Think first about the differential impact of gravity on two bodies (or collections of bodies) passing each other and see that the nearer objects are deflected more than those in the middle, which in turn are deflected more than those that are further away - hence the "stretching" effect that is used to describe the tides.

I suggest that we have a choice: either to view the tides in an inertial frame not rotating with the the earth, or to view the tides from the rotating earth, which is not an inertial frame. In the latter case centrifugal force (or whatever alternative designation is preferred) cannot be denied. In the former it does not exist.

 

[bedouin]

I suggest that we have a choice: either to view the tides in an inertial frame not rotating with the the earth, or to view the tides from the rotating earth, which is not an inertial frame. In the latter case centrifugal force (or whatever alternative designation is preferred) cannot be denied.
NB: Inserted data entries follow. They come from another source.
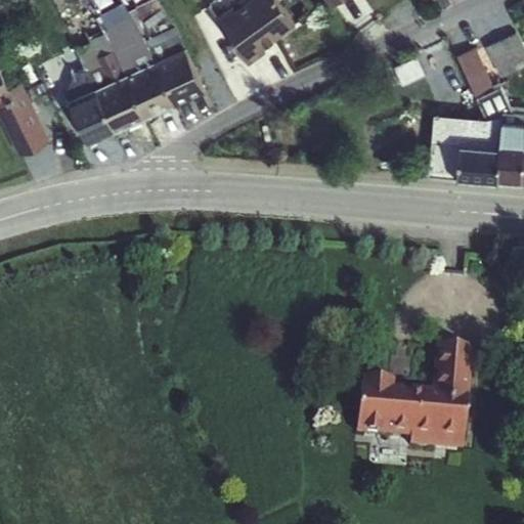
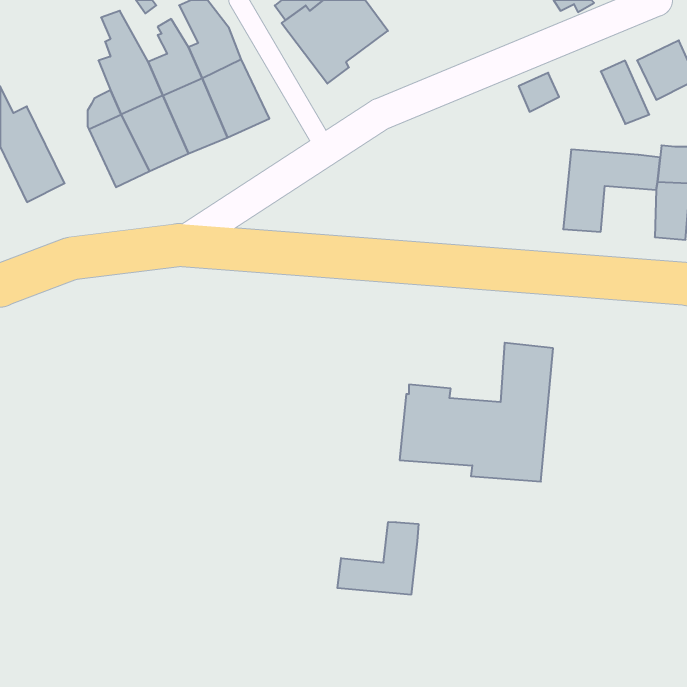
building: [457,142,499,181] -> none
building: [355,347,472,452] -> [400,343,553,482]
building: none -> [337,522,418,595]

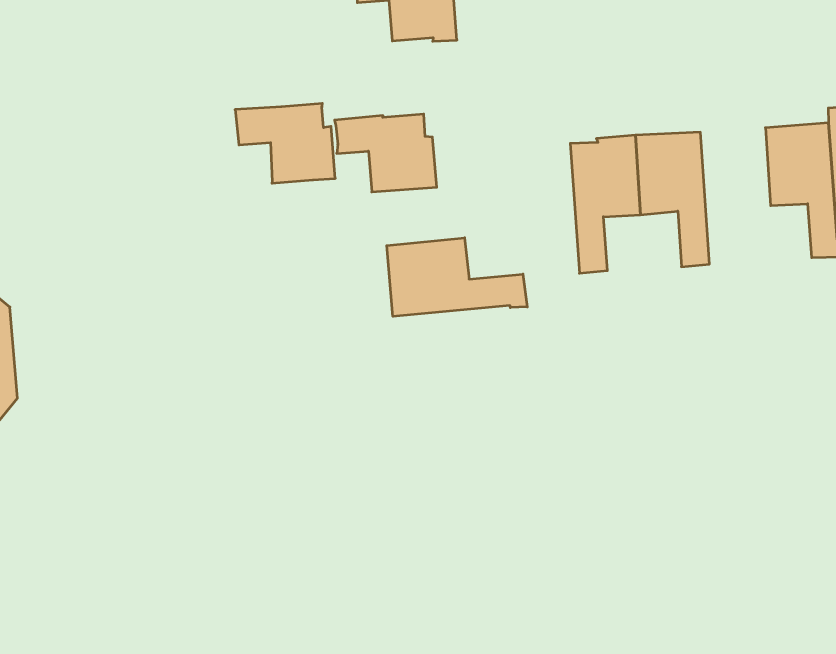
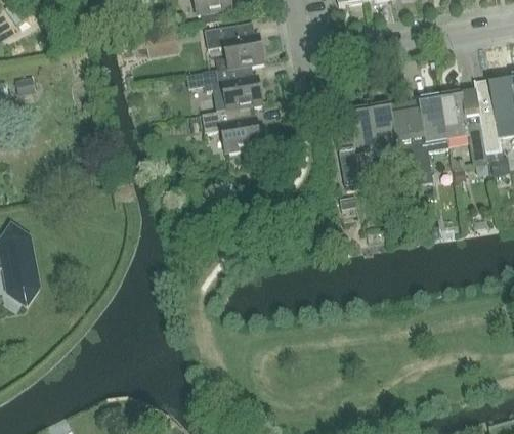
building: [235,103,335,183] -> [202,64,261,112]
building: none -> [403,96,448,175]
building: [387,238,527,316] -> none

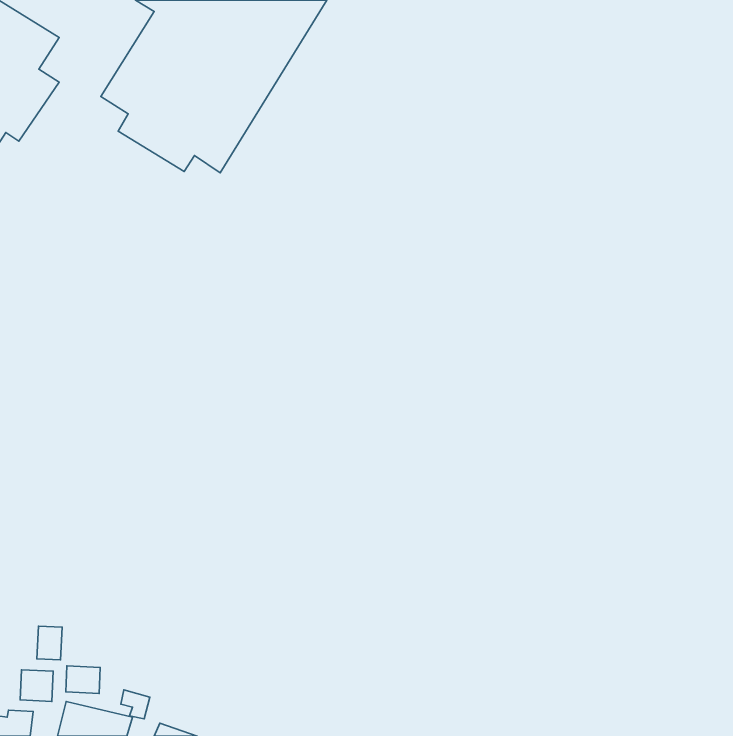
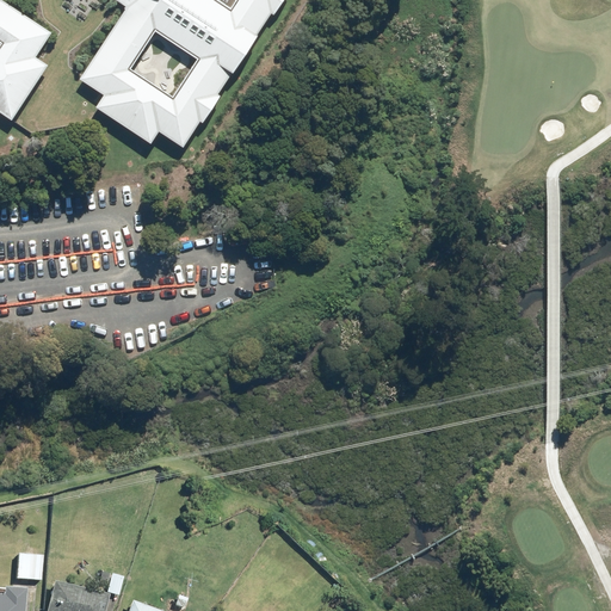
building: [37,626,62,660] -> none
building: [66,666,100,693] -> none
In the former it does not exist.

I agree - two different ways of looking at the same system of forces in different frames of reference. But the Nott Uni video did not assume the two systems were in orbit and so took the approach of choosing an inertial frame.

 

[pmagowan]

I think most people prefer to use their own frame of reference.

 

[lw395]

You can't view the system without allowing for the moon orbiting the earth.
If the moon was stationary, earth moon and sea would all be pulled together by gravity.
So the simplest viable model has to be the earth and moon orbiting a point offset from the centre of the earth due to the mass of the moon....
This point is obviously towards the moon.
So the water away from the moon is orbiting this 'barycentre' at a (slightly) larger radius.
It's also slightly further away from the centre, so gravity is slightly less.
The force to make something orbit on a given radius is proportional to radius squared.
So on the side away from the moon, the required force to keep the water in the same orbit is more and the gravity is less, therefore the water is pulled to the centre less than at other points around the equator.
(that is what a centrifuge does, so if want to call that centrifugal force, when it's really a deficit in centripetal force, that's fine by me!)

On the side toward the moon, the point on the earth-moon axis is closest to the barycentre, so there is a component of gravity pulling the water towards the axis.

 

[JumbleDuck]

As has been said several times - there is no such thing as centrifugal force (in an inertial frame) - the only force involved is gravity.

You can say it as often as you like, but it doesn't make it correct. In a rotating frame of reference centrifugal forces are real and have real effects.

 

[bedouin]

You can say it as often as you like, but it doesn't make it correct. In a rotating frame of reference centrifugal forces are real and have real effects.

A rotating frame of reference is not an inertial frame.

 

[JumbleDuck]

A rotating frame of reference is not an inertial frame.

They are equally useful and equally valid, though, and the forces in them are equally real.

Even in a non-rotating axis system centrifugal force can be a useful notion as a reaction force, just as centripetal force is in a rotating system. The blades of a propeller do pull away from the hub, however you look at it.